Há de facto momentos muito puros. E, neste, apesar das câmaras e dos holofotes não acredito que as pessoas que lá estão e abraçam quem acabou de subir não pensem "que bom que voltaste".

E isto, digam o que disserem, é sempre bonito.

terça-feira, 12 de outubro de 2010

Free

Afinal as lentes voltaram :-)

segunda-feira, 11 de outubro de 2010

Who'd have known

Sinto-me caixa d'óculos. Um bom bocado.
E estou a aprender a viver com isto.
Passei metade da minha adolescência a tentar convencer meio mundo que devia usar lentes.

Óculos é de intelectualóide, não é de sexy, e eu queria ser sexy.

Há pouco tempo escolhi uns óculos novos. Para usar de vez quando, para usar quando as lentes me cansassem.
Mas,de repente, sem avisar, os óculos voltaram, permanentes.

"E mudar de corpo, por acaso, não é uma coisa nem tão engraçada nem tão fácil assim."

Estou a tentar aprender com quem sabe:

Nós, os caixas-d'óculos

por
Ana Sá Lopes
ana.s.lopes@dn..pt12 Janeiro 2007
Um caixa-d'óculos é uma criatura que acredita que uma prótese é melhor que o seu próprio corpo.
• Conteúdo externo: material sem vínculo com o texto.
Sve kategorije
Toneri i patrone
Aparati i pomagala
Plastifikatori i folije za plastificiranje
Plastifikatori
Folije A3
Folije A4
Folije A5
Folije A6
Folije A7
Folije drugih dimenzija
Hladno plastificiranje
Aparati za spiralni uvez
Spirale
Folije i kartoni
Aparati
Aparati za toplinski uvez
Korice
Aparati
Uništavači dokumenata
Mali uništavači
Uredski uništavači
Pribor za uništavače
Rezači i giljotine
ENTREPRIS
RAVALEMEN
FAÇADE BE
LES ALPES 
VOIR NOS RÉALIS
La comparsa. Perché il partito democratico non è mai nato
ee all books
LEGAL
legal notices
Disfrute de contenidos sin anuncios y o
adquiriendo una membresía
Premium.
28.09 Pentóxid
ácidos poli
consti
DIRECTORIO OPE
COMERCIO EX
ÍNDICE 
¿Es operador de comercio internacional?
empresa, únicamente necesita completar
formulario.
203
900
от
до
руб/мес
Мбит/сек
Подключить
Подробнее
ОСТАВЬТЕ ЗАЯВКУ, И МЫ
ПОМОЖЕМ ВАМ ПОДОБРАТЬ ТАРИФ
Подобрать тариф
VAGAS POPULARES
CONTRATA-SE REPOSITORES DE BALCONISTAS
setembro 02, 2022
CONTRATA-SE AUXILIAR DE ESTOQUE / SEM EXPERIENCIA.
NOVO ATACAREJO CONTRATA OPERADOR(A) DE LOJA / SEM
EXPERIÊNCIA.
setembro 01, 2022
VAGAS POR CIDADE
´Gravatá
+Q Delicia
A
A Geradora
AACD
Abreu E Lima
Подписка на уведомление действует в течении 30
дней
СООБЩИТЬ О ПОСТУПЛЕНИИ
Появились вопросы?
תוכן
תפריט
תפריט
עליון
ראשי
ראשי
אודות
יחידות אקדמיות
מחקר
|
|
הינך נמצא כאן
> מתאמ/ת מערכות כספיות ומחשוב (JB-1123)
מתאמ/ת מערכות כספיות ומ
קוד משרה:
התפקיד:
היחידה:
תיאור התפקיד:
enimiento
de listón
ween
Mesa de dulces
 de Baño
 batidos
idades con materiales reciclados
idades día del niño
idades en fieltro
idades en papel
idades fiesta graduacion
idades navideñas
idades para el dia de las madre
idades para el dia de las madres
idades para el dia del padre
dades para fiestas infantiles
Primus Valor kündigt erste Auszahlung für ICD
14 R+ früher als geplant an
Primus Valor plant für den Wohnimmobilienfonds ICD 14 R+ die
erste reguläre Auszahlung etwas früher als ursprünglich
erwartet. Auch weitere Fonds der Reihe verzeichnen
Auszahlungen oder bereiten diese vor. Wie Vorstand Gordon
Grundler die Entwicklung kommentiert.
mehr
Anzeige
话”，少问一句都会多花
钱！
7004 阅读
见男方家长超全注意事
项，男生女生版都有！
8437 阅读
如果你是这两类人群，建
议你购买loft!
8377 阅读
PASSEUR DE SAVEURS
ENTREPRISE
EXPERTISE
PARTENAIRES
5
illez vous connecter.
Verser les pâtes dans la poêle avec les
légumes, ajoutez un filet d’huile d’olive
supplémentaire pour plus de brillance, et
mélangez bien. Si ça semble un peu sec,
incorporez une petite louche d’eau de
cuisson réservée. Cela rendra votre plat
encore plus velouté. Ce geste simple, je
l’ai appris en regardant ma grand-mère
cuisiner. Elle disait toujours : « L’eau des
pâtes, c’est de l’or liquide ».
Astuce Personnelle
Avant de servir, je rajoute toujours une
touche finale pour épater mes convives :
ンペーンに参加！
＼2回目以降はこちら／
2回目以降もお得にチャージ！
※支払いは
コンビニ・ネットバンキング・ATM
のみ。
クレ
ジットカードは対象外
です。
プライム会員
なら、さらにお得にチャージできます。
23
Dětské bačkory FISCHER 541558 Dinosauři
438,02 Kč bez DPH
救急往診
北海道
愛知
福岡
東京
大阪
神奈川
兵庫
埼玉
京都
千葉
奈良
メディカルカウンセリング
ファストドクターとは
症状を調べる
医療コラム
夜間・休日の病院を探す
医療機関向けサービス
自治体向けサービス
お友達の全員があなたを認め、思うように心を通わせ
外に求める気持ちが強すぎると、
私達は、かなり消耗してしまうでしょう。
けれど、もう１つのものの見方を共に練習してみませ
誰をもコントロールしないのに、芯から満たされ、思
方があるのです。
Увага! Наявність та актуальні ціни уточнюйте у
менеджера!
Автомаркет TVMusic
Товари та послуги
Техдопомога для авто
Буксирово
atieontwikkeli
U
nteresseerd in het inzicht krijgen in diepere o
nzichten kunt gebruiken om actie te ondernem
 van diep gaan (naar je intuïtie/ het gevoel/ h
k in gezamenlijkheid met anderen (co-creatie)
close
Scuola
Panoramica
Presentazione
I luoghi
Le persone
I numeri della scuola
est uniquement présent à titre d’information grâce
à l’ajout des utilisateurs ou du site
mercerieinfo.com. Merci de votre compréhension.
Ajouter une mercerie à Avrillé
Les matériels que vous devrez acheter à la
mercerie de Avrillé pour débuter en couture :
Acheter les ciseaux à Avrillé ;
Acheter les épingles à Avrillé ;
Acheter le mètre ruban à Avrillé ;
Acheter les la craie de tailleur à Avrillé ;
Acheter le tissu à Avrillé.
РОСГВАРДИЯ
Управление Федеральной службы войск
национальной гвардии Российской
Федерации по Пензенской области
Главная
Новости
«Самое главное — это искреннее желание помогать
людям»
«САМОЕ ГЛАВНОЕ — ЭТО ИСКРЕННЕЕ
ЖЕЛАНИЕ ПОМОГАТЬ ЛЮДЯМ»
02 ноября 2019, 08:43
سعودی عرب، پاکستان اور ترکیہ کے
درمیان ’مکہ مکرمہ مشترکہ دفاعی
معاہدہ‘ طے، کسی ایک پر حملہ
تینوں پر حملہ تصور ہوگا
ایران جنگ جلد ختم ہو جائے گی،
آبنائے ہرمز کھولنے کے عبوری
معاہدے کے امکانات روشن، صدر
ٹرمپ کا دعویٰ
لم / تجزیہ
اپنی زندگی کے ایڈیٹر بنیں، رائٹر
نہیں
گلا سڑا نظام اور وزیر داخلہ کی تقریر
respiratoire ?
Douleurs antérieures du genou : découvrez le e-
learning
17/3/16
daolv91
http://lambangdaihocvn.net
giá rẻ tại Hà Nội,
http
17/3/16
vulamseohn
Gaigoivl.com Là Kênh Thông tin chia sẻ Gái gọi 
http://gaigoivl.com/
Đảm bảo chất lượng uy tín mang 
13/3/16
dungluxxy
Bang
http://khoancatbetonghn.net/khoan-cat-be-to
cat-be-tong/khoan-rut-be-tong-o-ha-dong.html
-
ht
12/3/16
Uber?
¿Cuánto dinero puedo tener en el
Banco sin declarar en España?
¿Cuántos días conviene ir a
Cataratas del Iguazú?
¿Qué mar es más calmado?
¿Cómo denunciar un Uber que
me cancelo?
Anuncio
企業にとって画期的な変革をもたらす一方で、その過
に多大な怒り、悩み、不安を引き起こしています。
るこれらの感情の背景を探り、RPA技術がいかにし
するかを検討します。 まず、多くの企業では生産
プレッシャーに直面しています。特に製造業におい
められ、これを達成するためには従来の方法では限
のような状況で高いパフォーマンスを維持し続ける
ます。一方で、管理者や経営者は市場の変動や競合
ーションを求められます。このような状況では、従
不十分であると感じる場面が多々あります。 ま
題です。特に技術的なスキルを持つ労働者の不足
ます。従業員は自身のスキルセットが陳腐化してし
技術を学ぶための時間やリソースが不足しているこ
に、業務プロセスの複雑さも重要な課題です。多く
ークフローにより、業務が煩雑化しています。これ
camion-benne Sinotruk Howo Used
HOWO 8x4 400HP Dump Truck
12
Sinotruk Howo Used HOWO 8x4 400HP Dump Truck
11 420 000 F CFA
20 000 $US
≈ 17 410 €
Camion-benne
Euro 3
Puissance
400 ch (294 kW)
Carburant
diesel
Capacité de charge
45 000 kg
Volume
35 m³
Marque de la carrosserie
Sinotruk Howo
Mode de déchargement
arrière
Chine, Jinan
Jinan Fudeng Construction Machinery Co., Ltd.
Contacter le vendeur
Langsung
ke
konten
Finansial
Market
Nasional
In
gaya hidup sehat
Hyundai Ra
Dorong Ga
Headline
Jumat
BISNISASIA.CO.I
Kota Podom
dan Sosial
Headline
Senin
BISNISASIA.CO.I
Como explicar a recusa das agora absolutamente vulgarizadas lentes de contacto? Sim, dão uma trabalheira, parece que se perdem por dá cá aquela palha e perturbam a caça ao "cisco" no olho.
Mas a mais definitiva das razões é que os caixas-d'óculos passaram a gostar mais dos seus óculos do que dos seus olhos. Habituaram-se. Descobriram na prótese uma harmonia qualquer antes inexistente na matéria que Deus lhe deu. Adoptaram um pedaço de massa ou de metal e adjudicaram-no à área de reserva protegida do seu próprio corpo. Têm qualquer coisa a mais ou a menos mas não são infelizes.
Usar óculos tem vantagens, a começar por aquela muito básica - servem para contentar o impulso muito humano de "ter à mão qualquer coisa a que se agarrar". Por isso e outras coisas, os caixas-d'óculos criam relações estapafúrdias com os óculos, como se faz com toda e qualquer coisa do céu e da Terra de que se tenha extrema dependência. P. dizia ontem que sente os óculos como uma espécie de "melhores amigos". N. nunca permitiu que lhe tocassem nos óculos, nem ao de leve. M. nunca fez nada, quase nada, sem óculos (menos tomar banho e dormir). Aquela turbamulta que, nos hospitais, nos retira sanguinariamente os óculos quando entramos em estados mais delicados não percebe que nos está psicologicamente a derrubar e a derrotar a última das nossas defesas. A retirar-nos, até melhores notícias, uma parte vital do corpo. A sonegar-nos o direito à personalidade - que, é o que toda a gente diz, se vê nos olhos e os nossos são assim.
Quando um caixa-d'óculos muda de óculos segue o ritual da operação plástica: que nariz novo agora vou escolher? Aumento o peito e para quanto? Faço uma lipoaspiração? E se, depois, não me reconheço? Hoje, a banalização das plásticas permitiu que grandes franjas do corpo se tivessem tornado amovíveis e modificáveis ao sabor dos ventos. Nós, os caixas-d'óculos precoces, convivemos com isso desde pequeninos. E mudar de corpo, por acaso, não é uma coisa nem tão engraçada nem tão fácil assim.



sexta-feira, 8 de outubro de 2010

Wake Up

Vou lá fora lamber a chuva, está bem?